Stammstrecke München, Tunnel Hauptbahnhof VE30
Ort:
München
Bauzeit:
2018 - 2035
Auftraggeber:
DB InfraGO AG
Stammstrecke München, Tunnel Hauptbahnhof VE30
Im Rahmen des Bahnprojekts 2. Stammstrecke München hat die DB InfraGO AG die Ed. Züblin AG in Arbeitsgemeinschaft mit dem Baulos VE30 (Rohbau Tunnel West und Haltepunkt Hauptbahnhof) beauftragt.

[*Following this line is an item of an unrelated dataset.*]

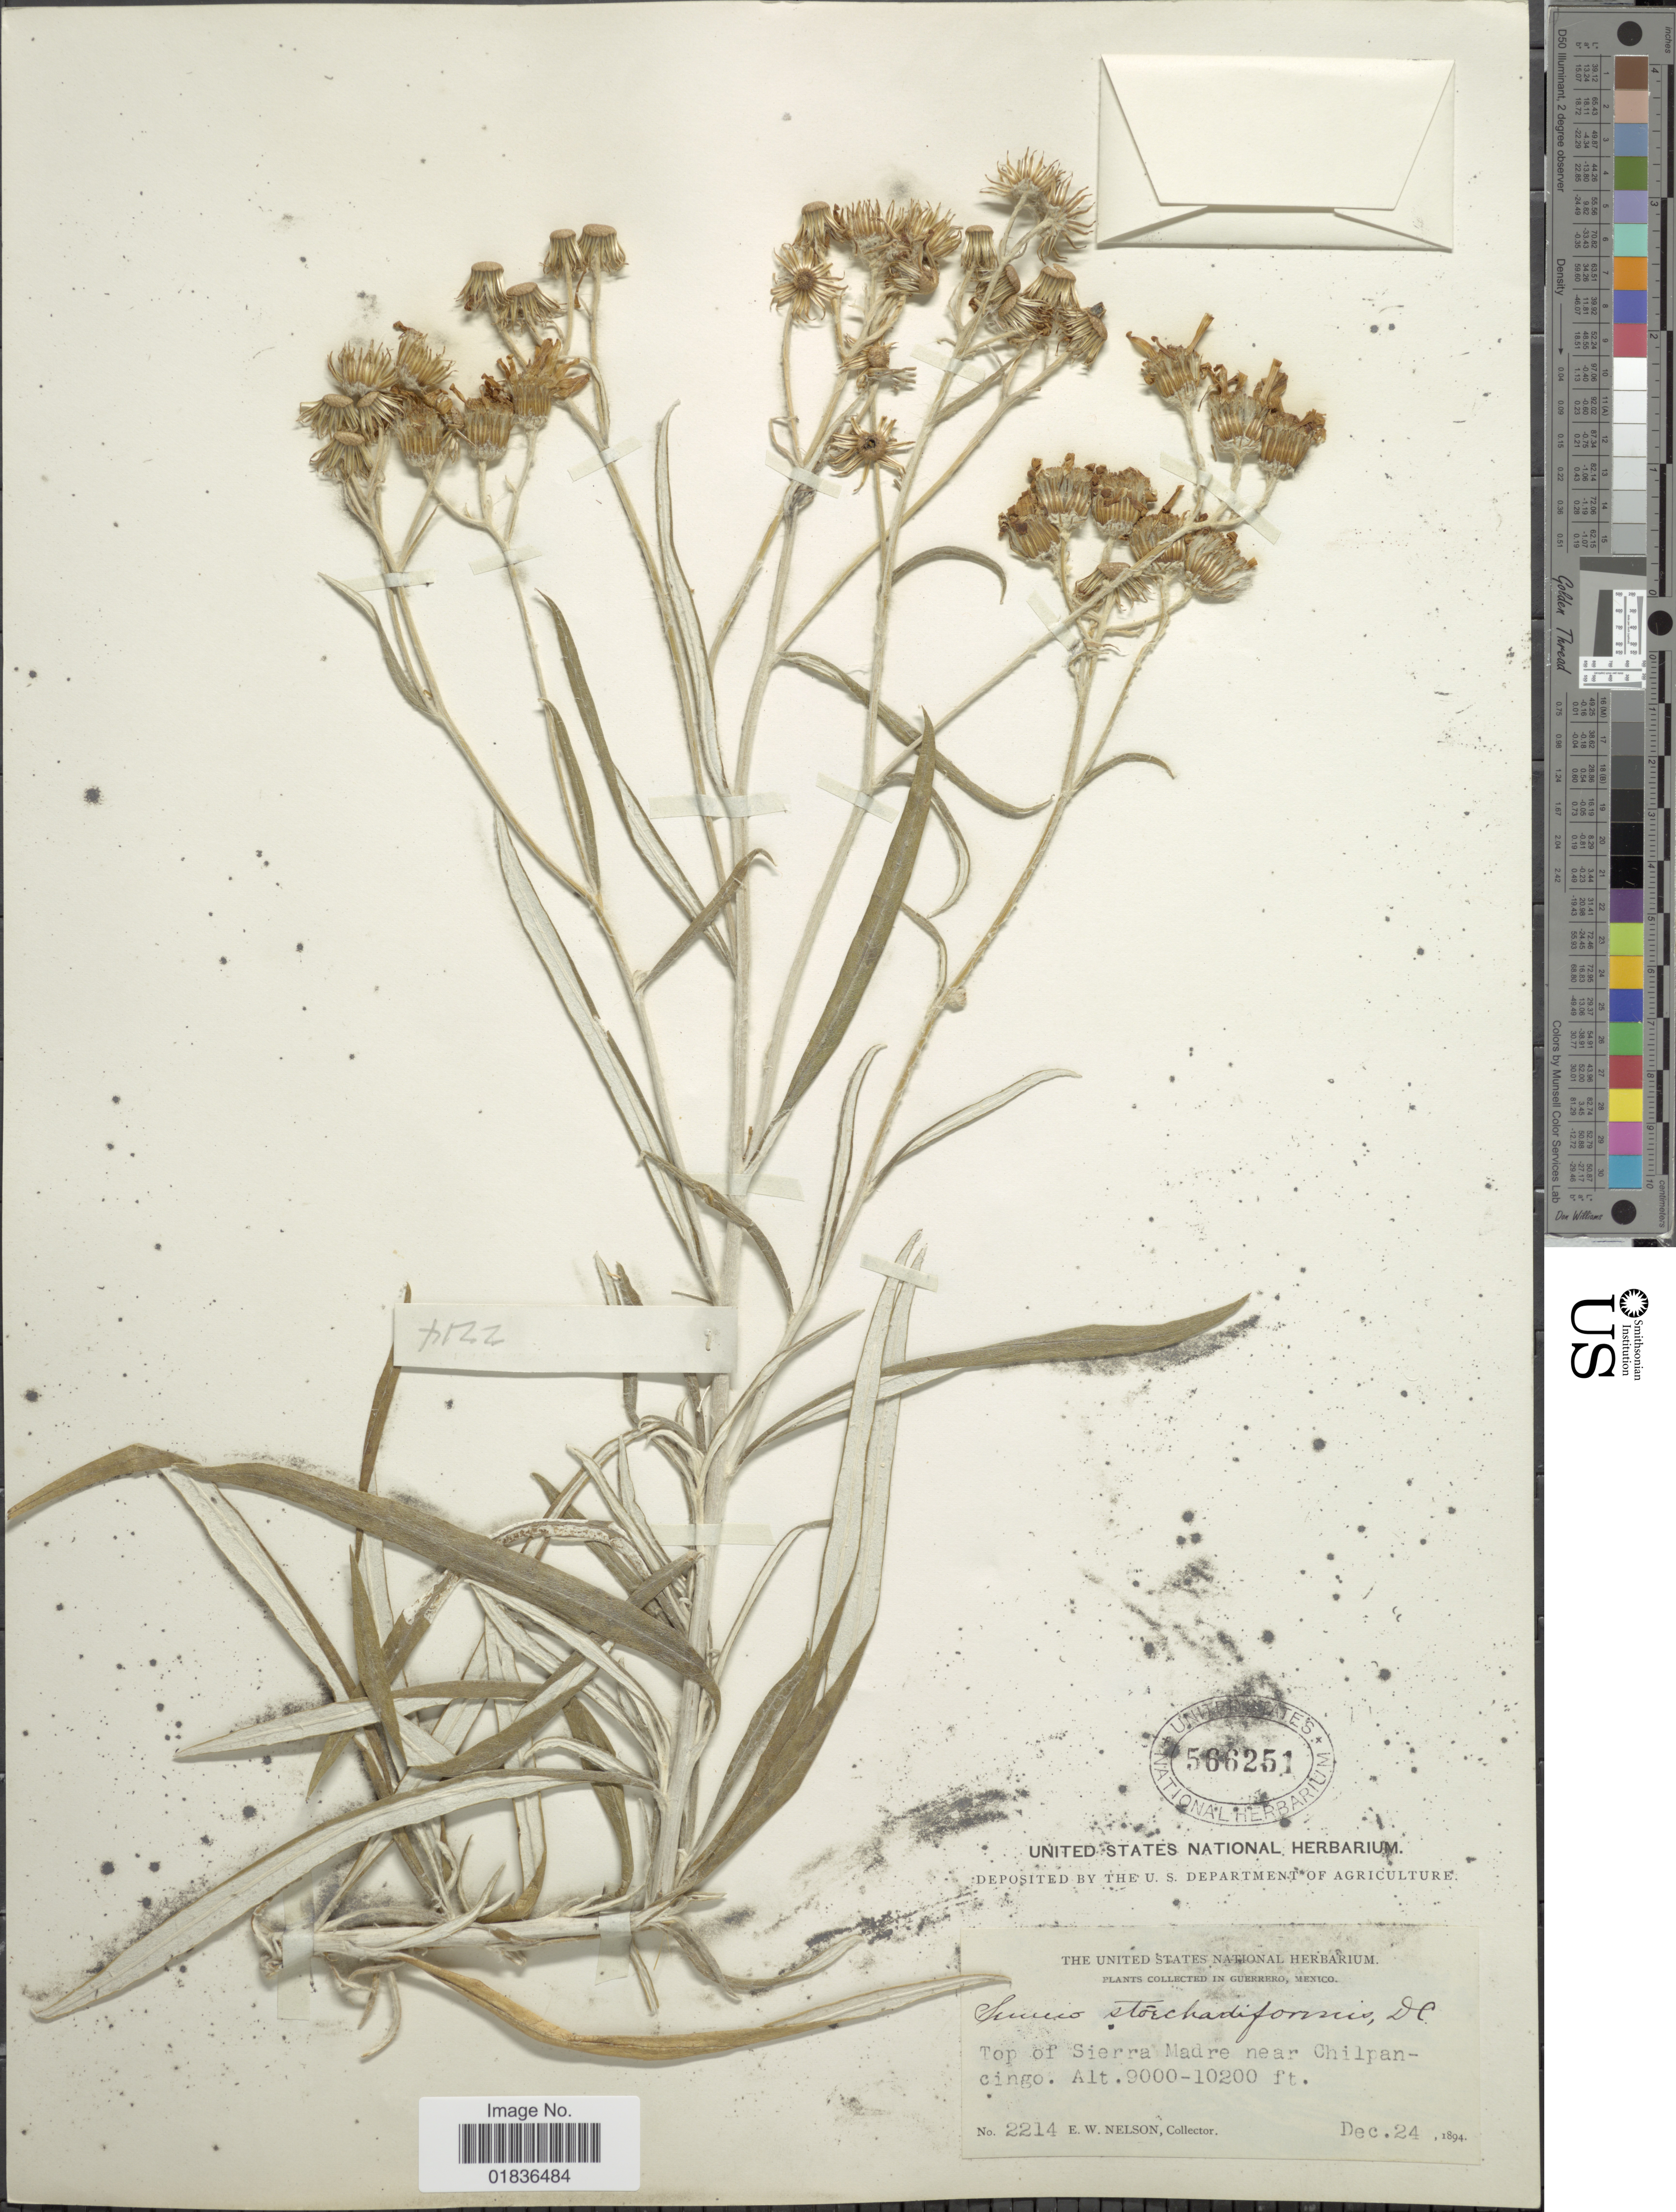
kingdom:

Für den späteren S-Bahn-Verkehr werden zwei eingleisige Tunnelröhren im Hydro-Schildvortrieb mit einschaligem Tübbing-Ausbau in einer Gesamtlänge von 6.052 m hergestellt. Zur Erkundung der Baugrundverhältnisse und auf Basis des Konzeptes zu Flucht und Rettung im Endzustand wird eine weitere, dritte Tunnelröhre, ebenfalls im Hydro-Schildvortrieb mit einschaligem Tübbing-Ausbau vorgetrieben, die zwischen den beiden Verkehrstunnelröhren liegt.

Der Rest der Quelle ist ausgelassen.